Erich Winkler, Produktmanagement Lasertriangulationssensoren, Micro-Epsilon Messtechnik GmbH & Co. KG

Das Messprinzip der Laser-Triangulation basiert auf einer einfachen geometrischen Beziehung: Eine Laserdiode emittiert einen Laserstrahl, der auf das Messobjekt gerichtet ist. Die reflektierte Strahlung wird über eine Optik auf einer CMOS-Zeile abgebildet und über die Dreiecksbeziehung zwischen Laserdiode, Messpunkt auf dem Objekt sowie dem Abbild auf der CMOS-Zeile kann der Abstand zum Messobjekt bestimmt werden. Die Messauflösung reicht dabei bis in den Bruchteil eines Mikrometers.

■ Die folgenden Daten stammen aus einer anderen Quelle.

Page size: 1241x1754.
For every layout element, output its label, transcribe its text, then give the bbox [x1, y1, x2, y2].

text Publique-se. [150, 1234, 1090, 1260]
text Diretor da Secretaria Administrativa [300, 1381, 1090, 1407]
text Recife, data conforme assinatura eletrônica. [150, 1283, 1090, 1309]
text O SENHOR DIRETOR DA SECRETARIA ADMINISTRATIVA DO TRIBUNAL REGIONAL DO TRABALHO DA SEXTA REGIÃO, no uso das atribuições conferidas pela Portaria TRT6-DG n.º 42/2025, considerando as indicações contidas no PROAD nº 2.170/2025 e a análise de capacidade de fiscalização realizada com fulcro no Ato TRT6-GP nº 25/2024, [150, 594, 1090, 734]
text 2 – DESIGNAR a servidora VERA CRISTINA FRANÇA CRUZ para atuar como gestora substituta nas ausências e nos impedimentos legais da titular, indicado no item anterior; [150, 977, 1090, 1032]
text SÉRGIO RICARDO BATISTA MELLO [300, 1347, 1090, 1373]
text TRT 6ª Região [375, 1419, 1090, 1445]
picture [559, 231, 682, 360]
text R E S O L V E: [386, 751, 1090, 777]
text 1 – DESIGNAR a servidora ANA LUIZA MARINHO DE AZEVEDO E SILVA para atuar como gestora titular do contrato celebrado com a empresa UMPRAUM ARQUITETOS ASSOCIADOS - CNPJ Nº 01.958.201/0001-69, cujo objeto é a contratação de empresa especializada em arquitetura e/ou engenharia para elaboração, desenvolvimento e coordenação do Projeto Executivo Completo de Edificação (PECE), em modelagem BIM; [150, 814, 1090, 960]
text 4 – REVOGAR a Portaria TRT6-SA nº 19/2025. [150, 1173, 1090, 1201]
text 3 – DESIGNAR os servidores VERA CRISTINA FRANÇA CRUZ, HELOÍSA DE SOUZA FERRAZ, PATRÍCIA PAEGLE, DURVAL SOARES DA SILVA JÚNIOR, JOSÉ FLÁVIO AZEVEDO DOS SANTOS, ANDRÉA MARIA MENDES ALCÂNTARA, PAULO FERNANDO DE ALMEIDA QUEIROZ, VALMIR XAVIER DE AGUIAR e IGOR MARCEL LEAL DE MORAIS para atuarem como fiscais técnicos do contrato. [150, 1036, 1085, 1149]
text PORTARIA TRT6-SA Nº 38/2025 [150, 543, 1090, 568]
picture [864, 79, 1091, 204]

Zudem können Laseroptische Wegsensoren aus großem Abstand zum Messobjekt mit einem sehr kleinen Lichtfleck messen, sodass Messungen von kleinsten Teilen möglich sind. Der große Messabstand wiederum ermöglicht Messungen gegen kritische Oberflächen, wie beispielsweise heiße Metalle, sowie ohne Verschleiß, da durch das berührungslose Prinzip kein physischer Kontakt mit dem Messobjekt erfolgt. Darüber hinaus ist das Prinzip der Laser-Triangulation ideal für sehr schnelle Messungen mit hoher Genauigkeit und Auflösung – wie sie etwa im 3D-Druck benötigt werden.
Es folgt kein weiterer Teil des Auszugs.